2. The heat dissipating device for computer network equipment according to claim 1, wherein the heat conducting block (31) comprises an upper heat conducting plate (311) and a lower heat conducting plate (312), the upper heat conducting plate (311) and the lower heat conducting plate (312) are detachably connected to each other, a plurality of heat dissipating fins (313) are provided on each of the opposite sides of the upper heat conducting plate (311) and the lower heat conducting plate (312), and two fixing plates (32) are provided and fixed on both sides of the upper heat conducting plate (311) and the lower heat conducting plate (312), respectively.

3. The heat dissipating device for computer network equipment according to claim 1, wherein the upper heat conducting plate (311) and the lower heat conducting plate (312) are provided with heat dissipating holes (314).

4. The heat dissipation device for computer network equipment according to claim 1, wherein the heat dissipation mechanism (4) comprises a main housing (41), a fixing component (42) and a plurality of heat dissipation fans (43), a cavity with an opening at one side is formed inside the main housing (41), the fixing component (42) is installed on the main housing (41) and is used for fixing the open side of the main housing (41) at the opening of the heat conduction block (31), the plurality of heat dissipation fans (43) are installed in the main housing (41) respectively, the blowing direction of the heat dissipation fans (43) faces the opening of the main housing (41), and a plurality of air guiding holes (411) are formed in the position of the main housing (41) corresponding to the plurality of heat dissipation fans (43).

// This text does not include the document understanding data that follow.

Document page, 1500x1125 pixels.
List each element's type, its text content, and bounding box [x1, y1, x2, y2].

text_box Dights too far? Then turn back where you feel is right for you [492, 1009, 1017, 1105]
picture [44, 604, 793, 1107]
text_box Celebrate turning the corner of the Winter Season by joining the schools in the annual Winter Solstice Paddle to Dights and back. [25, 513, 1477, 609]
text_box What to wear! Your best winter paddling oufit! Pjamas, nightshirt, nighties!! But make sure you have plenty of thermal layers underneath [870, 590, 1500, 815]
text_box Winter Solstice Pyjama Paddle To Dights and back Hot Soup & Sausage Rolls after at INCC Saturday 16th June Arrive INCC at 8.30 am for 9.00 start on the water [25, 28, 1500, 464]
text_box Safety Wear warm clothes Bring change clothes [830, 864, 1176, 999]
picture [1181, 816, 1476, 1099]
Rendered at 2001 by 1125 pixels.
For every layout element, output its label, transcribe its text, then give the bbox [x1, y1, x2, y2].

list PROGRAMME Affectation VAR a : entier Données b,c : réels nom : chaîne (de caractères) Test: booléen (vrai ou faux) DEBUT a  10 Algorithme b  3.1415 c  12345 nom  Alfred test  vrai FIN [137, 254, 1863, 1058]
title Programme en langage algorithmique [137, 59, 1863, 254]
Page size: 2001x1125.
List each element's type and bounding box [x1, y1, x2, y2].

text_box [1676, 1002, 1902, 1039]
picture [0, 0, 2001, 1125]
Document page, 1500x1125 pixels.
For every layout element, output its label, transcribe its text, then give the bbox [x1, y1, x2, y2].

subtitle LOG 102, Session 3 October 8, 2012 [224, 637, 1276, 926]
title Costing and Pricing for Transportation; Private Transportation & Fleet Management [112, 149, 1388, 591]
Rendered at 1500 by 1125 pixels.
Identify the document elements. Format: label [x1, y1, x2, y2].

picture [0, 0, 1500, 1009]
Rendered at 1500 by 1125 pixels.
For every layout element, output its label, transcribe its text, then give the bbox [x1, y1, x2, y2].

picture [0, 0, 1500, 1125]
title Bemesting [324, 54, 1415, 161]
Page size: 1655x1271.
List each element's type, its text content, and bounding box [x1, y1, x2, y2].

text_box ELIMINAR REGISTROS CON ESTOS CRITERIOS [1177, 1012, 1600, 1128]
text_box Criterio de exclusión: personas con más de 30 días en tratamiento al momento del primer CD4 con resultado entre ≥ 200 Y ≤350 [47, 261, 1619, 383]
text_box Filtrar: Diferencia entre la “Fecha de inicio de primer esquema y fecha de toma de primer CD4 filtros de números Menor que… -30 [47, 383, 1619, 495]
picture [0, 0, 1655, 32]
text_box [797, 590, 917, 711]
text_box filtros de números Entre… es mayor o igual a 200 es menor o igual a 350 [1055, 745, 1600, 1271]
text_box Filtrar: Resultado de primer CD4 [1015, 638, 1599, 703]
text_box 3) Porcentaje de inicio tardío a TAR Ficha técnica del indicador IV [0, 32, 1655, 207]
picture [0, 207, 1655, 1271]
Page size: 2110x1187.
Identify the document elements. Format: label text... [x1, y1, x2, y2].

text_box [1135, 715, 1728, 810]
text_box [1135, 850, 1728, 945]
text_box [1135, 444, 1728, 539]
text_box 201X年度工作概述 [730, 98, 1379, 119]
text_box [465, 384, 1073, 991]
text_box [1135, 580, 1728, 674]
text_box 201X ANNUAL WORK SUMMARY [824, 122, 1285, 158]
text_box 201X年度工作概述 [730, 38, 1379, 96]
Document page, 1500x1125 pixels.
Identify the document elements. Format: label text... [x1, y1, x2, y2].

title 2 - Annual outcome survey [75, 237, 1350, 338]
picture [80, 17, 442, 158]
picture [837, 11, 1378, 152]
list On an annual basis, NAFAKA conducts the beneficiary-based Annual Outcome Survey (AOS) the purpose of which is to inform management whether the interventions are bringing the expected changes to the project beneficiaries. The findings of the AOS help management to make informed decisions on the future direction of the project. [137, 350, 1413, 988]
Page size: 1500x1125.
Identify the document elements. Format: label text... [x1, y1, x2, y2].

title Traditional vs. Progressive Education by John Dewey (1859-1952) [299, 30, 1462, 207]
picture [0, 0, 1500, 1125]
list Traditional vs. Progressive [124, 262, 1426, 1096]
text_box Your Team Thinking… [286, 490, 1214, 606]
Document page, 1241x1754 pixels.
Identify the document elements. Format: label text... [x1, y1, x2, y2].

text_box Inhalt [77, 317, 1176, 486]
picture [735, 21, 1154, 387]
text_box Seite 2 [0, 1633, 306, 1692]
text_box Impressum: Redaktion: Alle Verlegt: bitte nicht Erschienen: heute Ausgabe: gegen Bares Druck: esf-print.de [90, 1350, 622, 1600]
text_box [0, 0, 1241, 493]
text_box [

5. The heat dissipation device for computer network equipment as claimed in claim 4, wherein the fixing assembly (42) includes a sub-housing (421) having an internal cavity, and a fixing rod (422) and an elastic member (423) both installed in the sub-housing (421), the fixing plate (32) is provided with a fixing hole (321), one side of the sub-housing (421) is provided with a through hole (421a) communicated with the inside, the fixing rod (422) is slidably installed in the sub-housing (421), a first end of the fixing rod (422) extends out of the through hole (421a) and is connected with the fixing hole (321) in a clamping manner, one end of the elastic member (423) is connected with the inner wall of the sub-housing (421), and the other end of the elastic member is connected with the fixing rod (422).

6. The heat dissipation device for computer network equipment as claimed in claim 5, wherein the sub-housing (421) further has a guiding hole (421b), the second end of the fixing rod (422) has a push-pull member (422a), and the push-pull member (422a) protrudes from the guiding hole (421 b).

7. The heat dissipation device for computer network equipment according to claim 4, wherein the heat dissipation mechanism (4) further comprises a shock absorber (44), and the shock absorber (44) is disposed on the edge of the opening of the main housing (41) and does not close the opening of the main housing (41).